Let us explain. You try to reach us but fail. You fail because you use the government, private consultants and companies as channels of communication to us. They do not really care about us. We think you have now understood this and are now trying to work through non-governmental organizations (NGOs) and academic institutes. Some of these care for us, but many still do not. They never ask us what we want. They come to us with programs that they themselves have prepared or programs which have been designed for them by you and other international and national agencies. These programs have little relevance to our needs.
Applying programs to every subdistrict at great speed with set targets are unlikely to succeed. Encouraging the development of new institutions instead of building on traditional ones means that we lose control and do not feel we own these institutions.
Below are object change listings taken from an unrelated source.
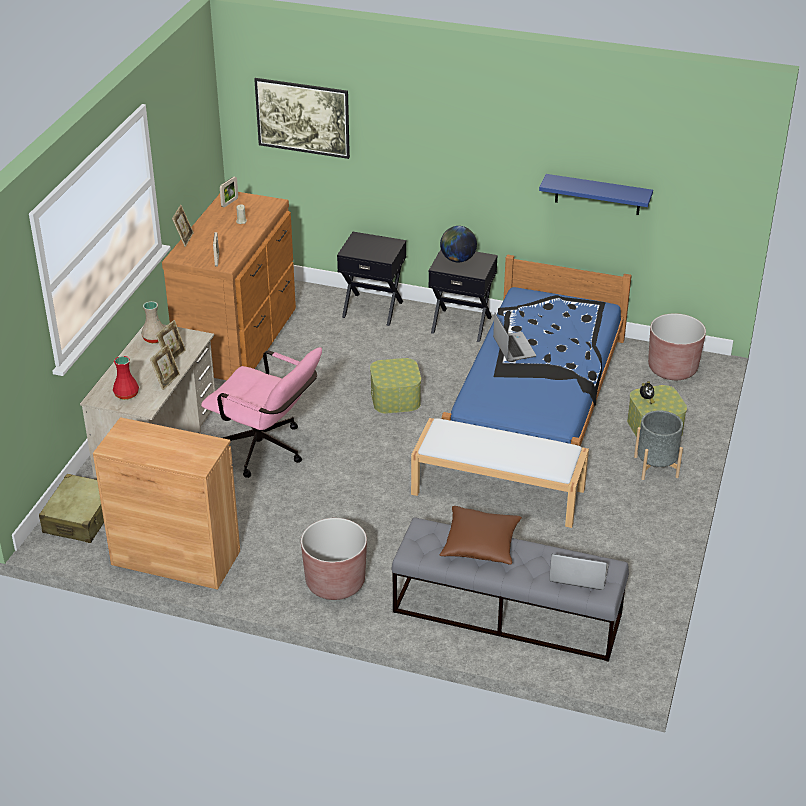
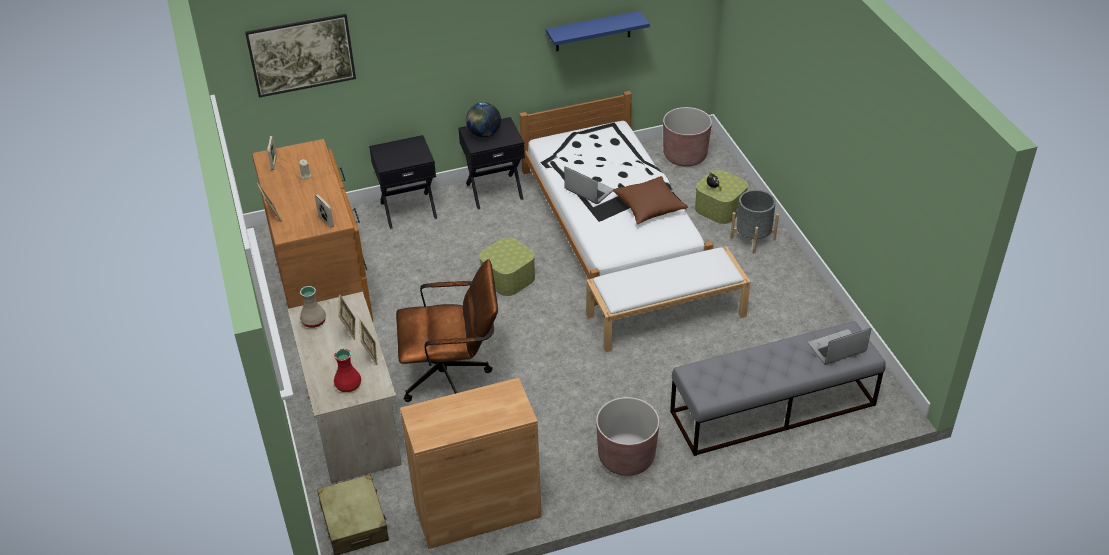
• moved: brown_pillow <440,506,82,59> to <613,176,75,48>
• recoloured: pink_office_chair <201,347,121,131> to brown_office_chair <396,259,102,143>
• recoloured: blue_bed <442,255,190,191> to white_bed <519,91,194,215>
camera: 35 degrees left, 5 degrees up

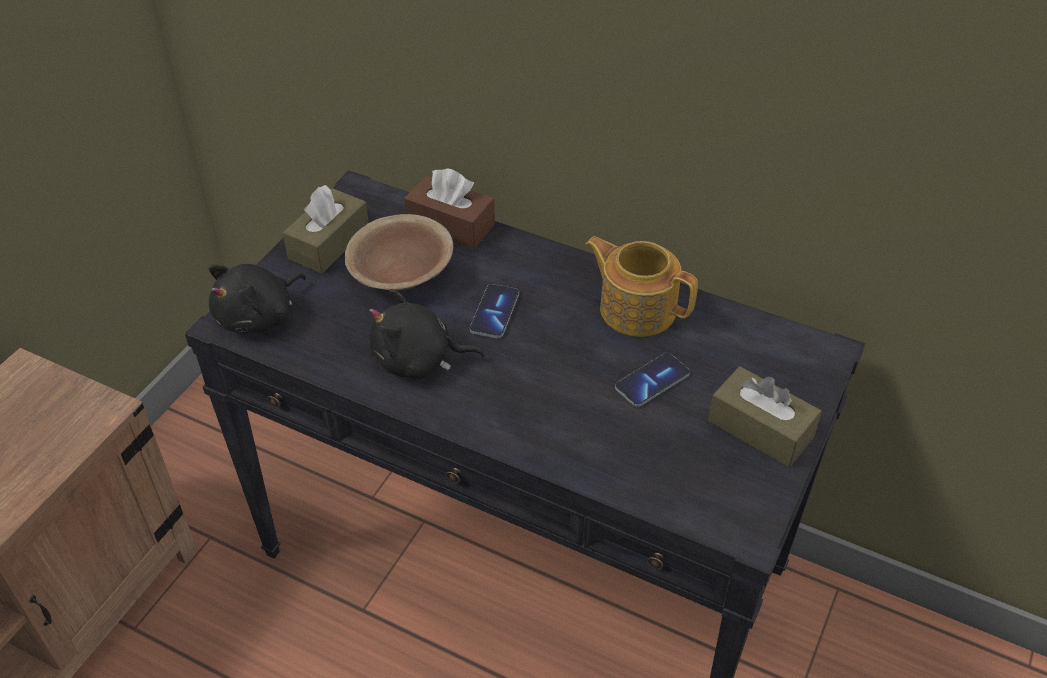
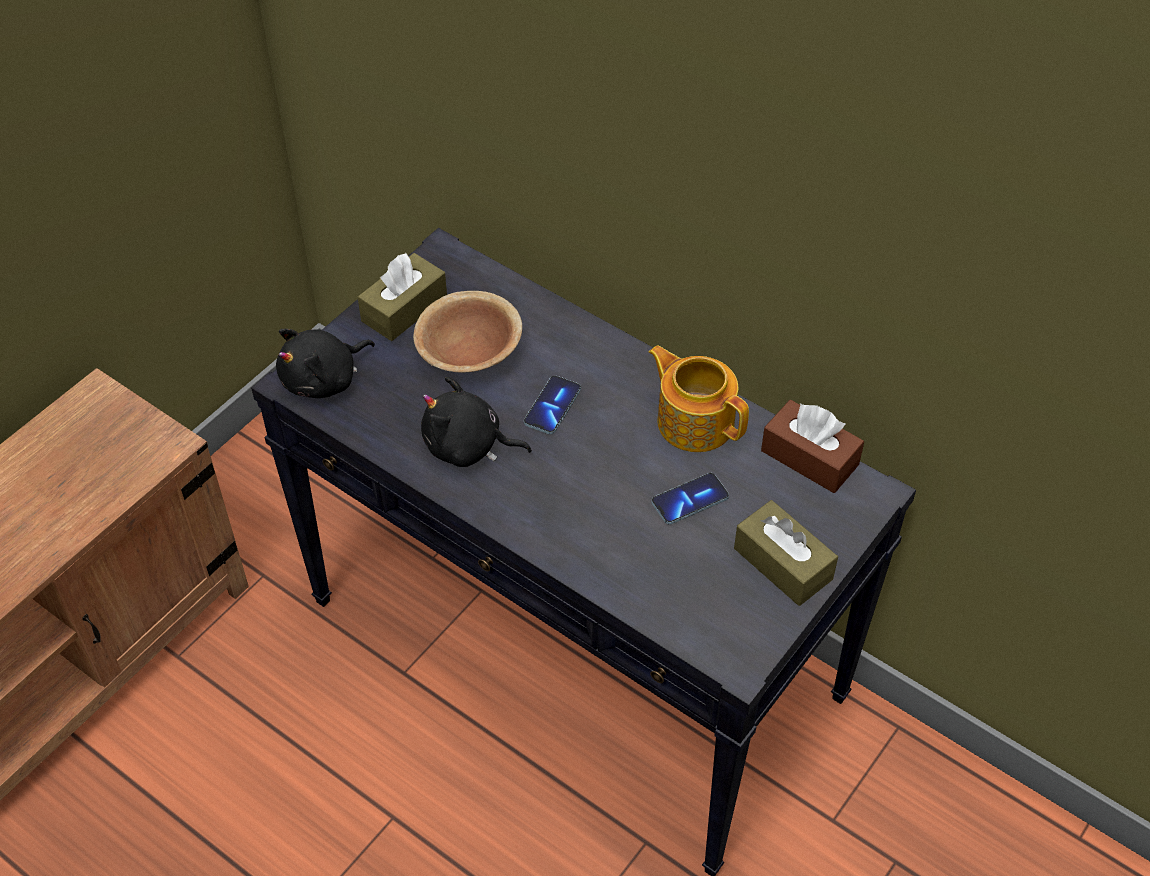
• moved: brown_tissue_box <404,168,91,80> to <761,400,103,93>
camera: 10 degrees right, 5 degrees up

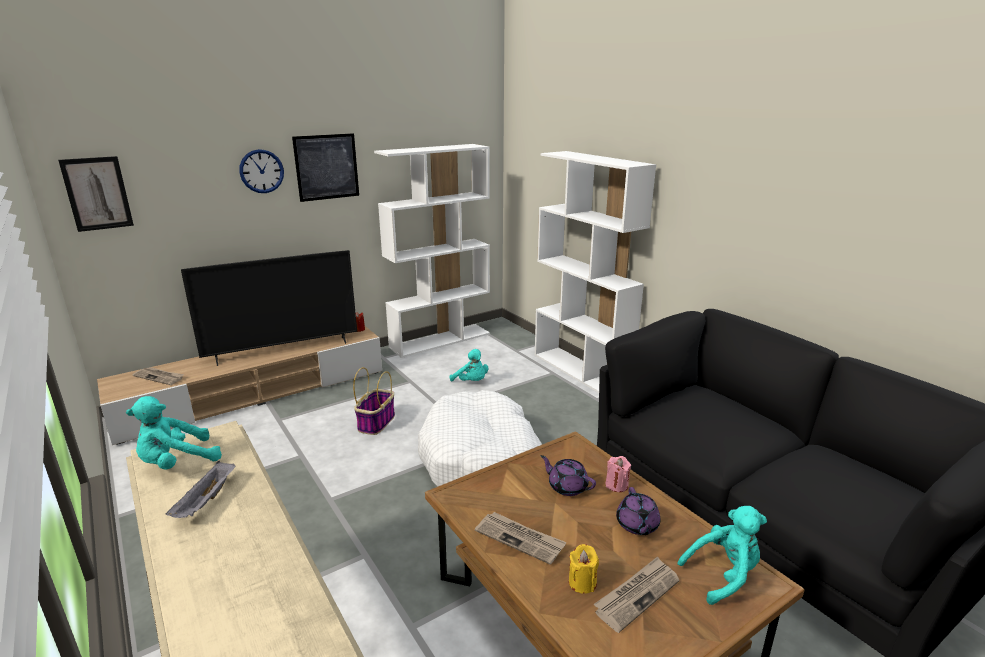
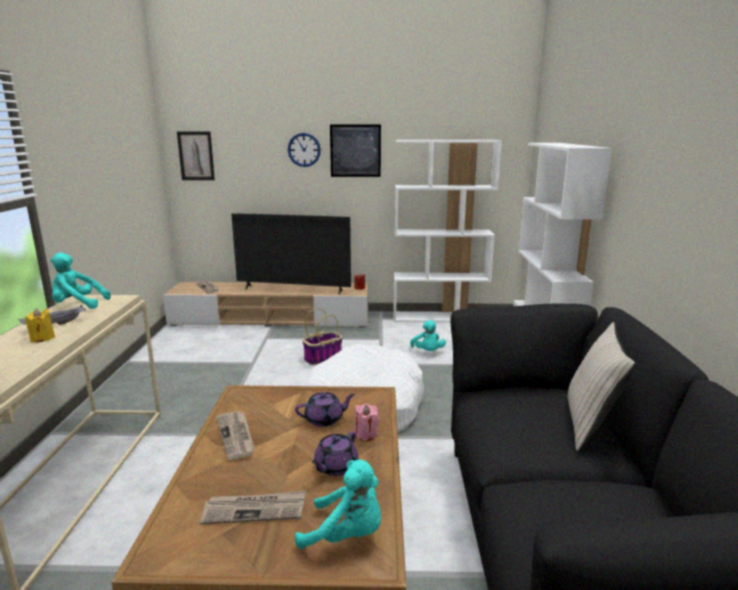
• added: beige_pillow <567,322,69,129>
• moved: yellow_candle <569,544,30,50> to <25,309,30,34>
• turned: purple_teapot <541,455,55,41> = <295,392,60,35> 90 degrees clockwise
camera: 35 degrees right, 5 degrees down

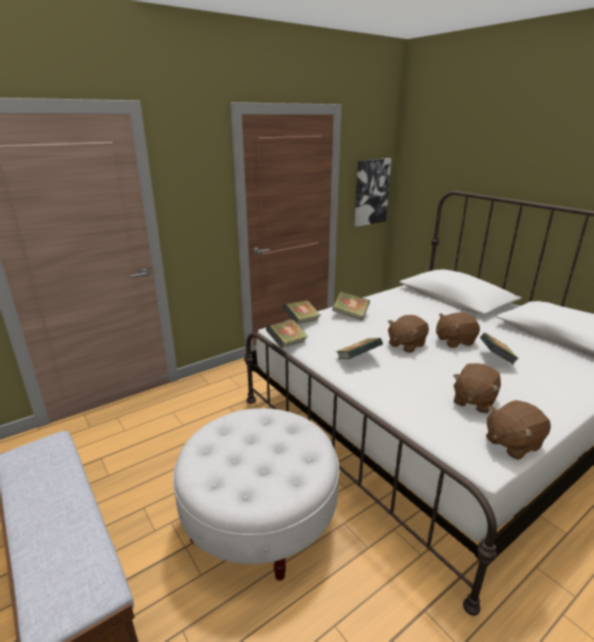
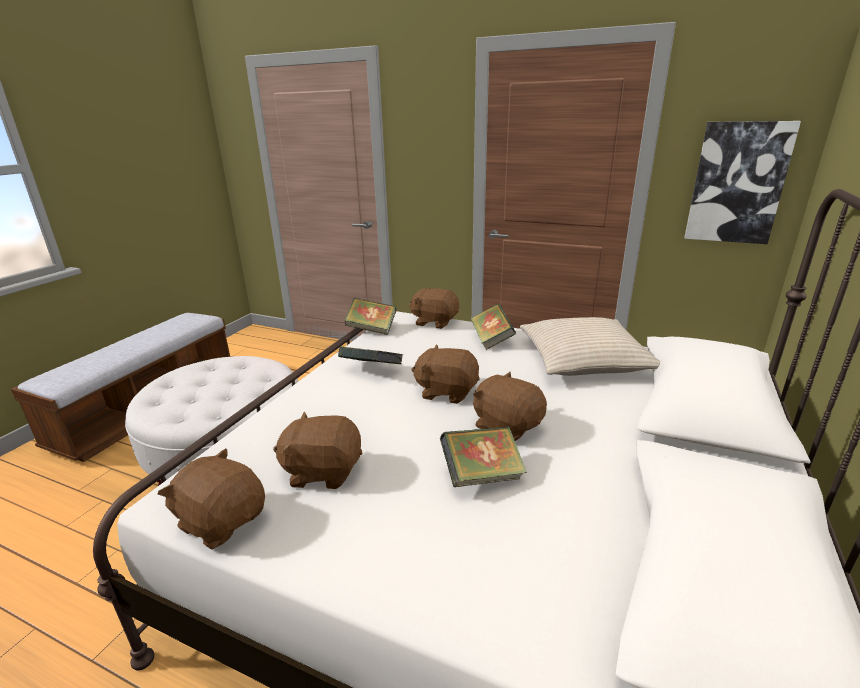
• added: beige_pillow <520,317,140,59>
• replaced: book <283,300,38,24> to brown_plush_toy <409,287,50,42>
camera: 60 degrees right, 0 degrees up

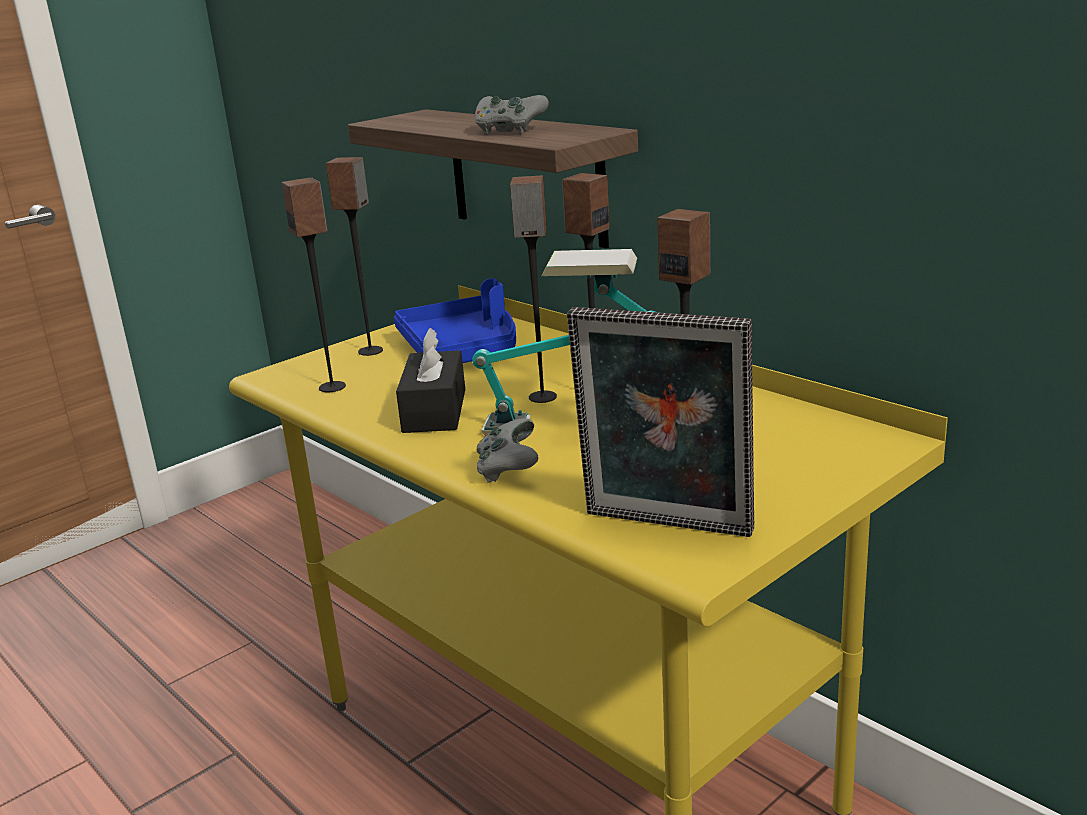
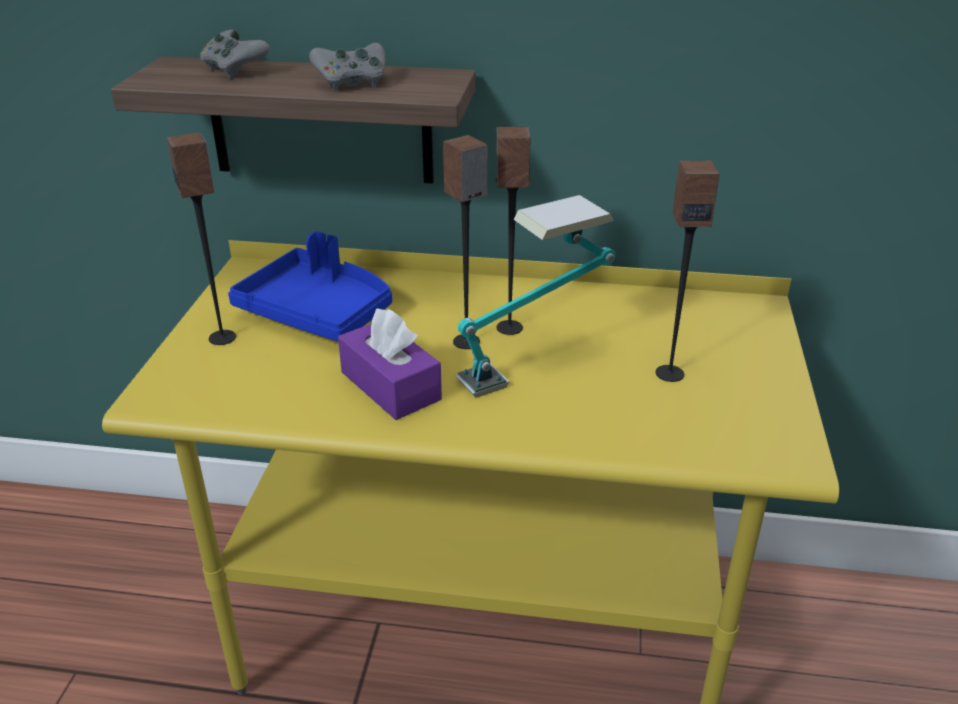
• removed: speaker <282,177,64,215>
• removed: picture_frame <567,307,188,230>
• moved: grey_game_controller <477,418,62,65> to <200,29,70,49>
• recoloured: black_tissue_box <396,328,69,105> to purple_tissue_box <338,309,104,111>
camera: 40 degrees left, 10 degrees up

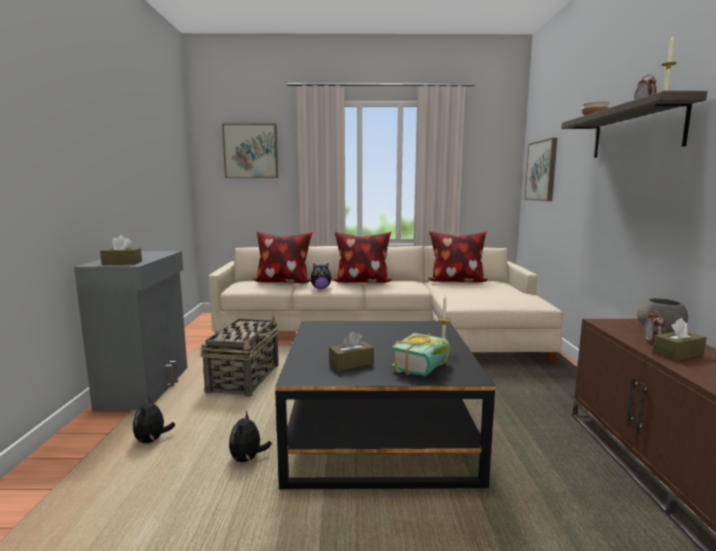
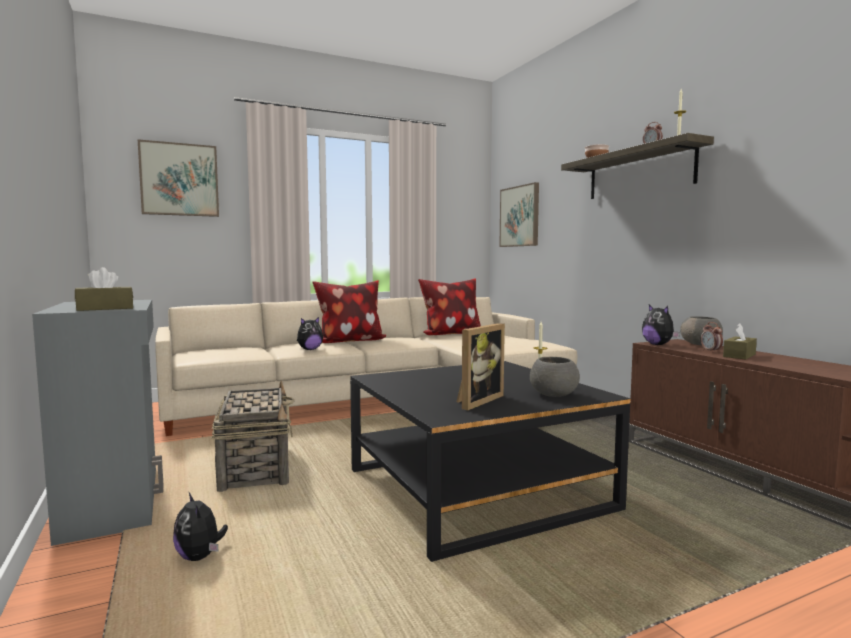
• removed: pillow <253,232,60,51>
• moved: plush_toy <229,411,43,51> to <642,305,38,40>
• replaced: brown_tissue_box <329,331,45,40> to picture_frame <456,323,49,87>
• replaced: book <391,333,60,43> to grey_bowl <530,357,50,40>
camera: 25 degrees left, 5 degrees down

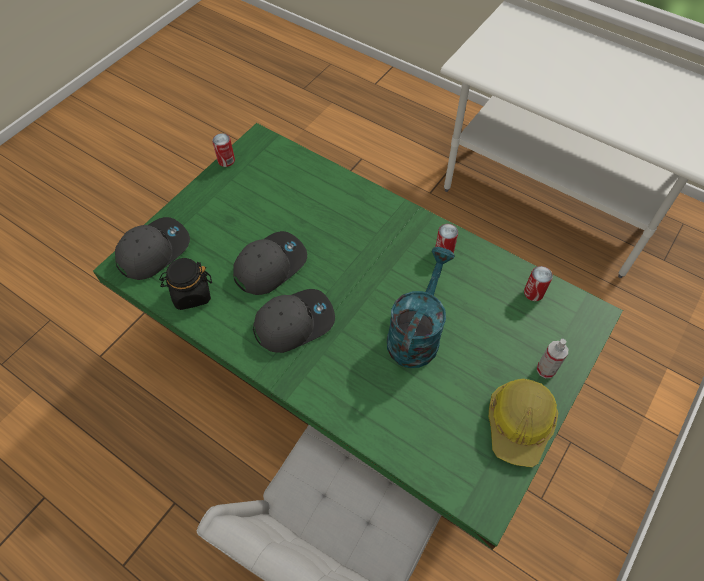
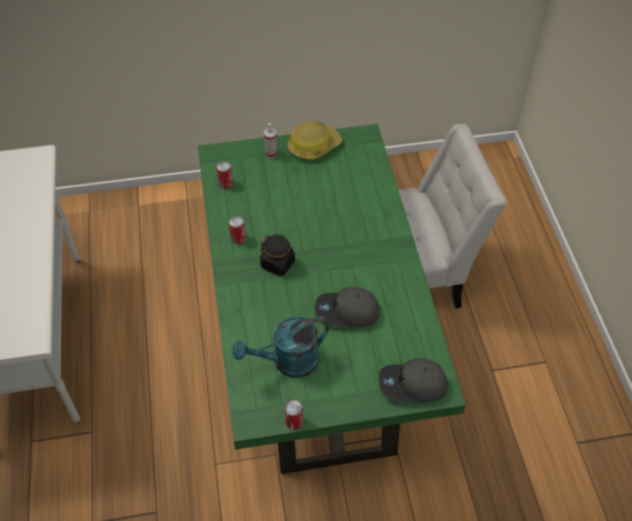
• removed: grey_cap <253,289,82,64>
• moved: black_jar <159,258,53,52> to <260,234,35,42>
• moved: turquoise_watering_can <387,247,68,121> to <232,316,97,62>
camera: 135 degrees left, 5 degrees down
We have many of our own traditional institutions which are never noticed and have been emasculated by the New Order. We do not need constant training courses, research surveys, consultants' reports and program proposals. Who benefits from these activities? We do not.
Your focus on numbers and concrete structures is not always useful for measuring the success and happiness of our lives. The benefits we receive often cannot be seen or measured. Ultimately, our joy and success comes not from the accumulation of wealth or material possessions but from working together in a good environment and sharing and caring for each other. The mass accumulation of capital and concrete structures is destroying our environment and our caring and sharing. Only we can tell you how we can live better and happier lives.
So how can you help? You could make life easier for us (and yourself) if you listened to us and encouraged our way of doing things instead of listening to others and letting them impose institutions, programs and funds upon us.
What we need is trust and small pilot programs -- one per district -- which will show what we can do and the success of them will spread like fire to the rest of Indonesia. At the kampung level we can plan, implement and control and success will spread naturally. This is already happening only 20 minutes from your hotel. In only eight months, our lives have transformed through an innovative community driven savings and lending program which is starting to address our health, education and other needs.
Many people think that our political and economic crisis can be overcome by more international investment, more growth of big business and by using your money for the government, restructuring of banks, building democracy, decentralization, human rights and civil society. All these opportunities for political reform and economic growth are only given to the rich and powerful and the middle class. It is assumed that these benefits will penetrate -- "trickle down" to us, but they do not.
We believe that you will give us a chance. Thank you for reading our letter. We know you are busy but if you could come and see our program for yourself, we would welcome you.
The writers are NGO activists based in Jakarta.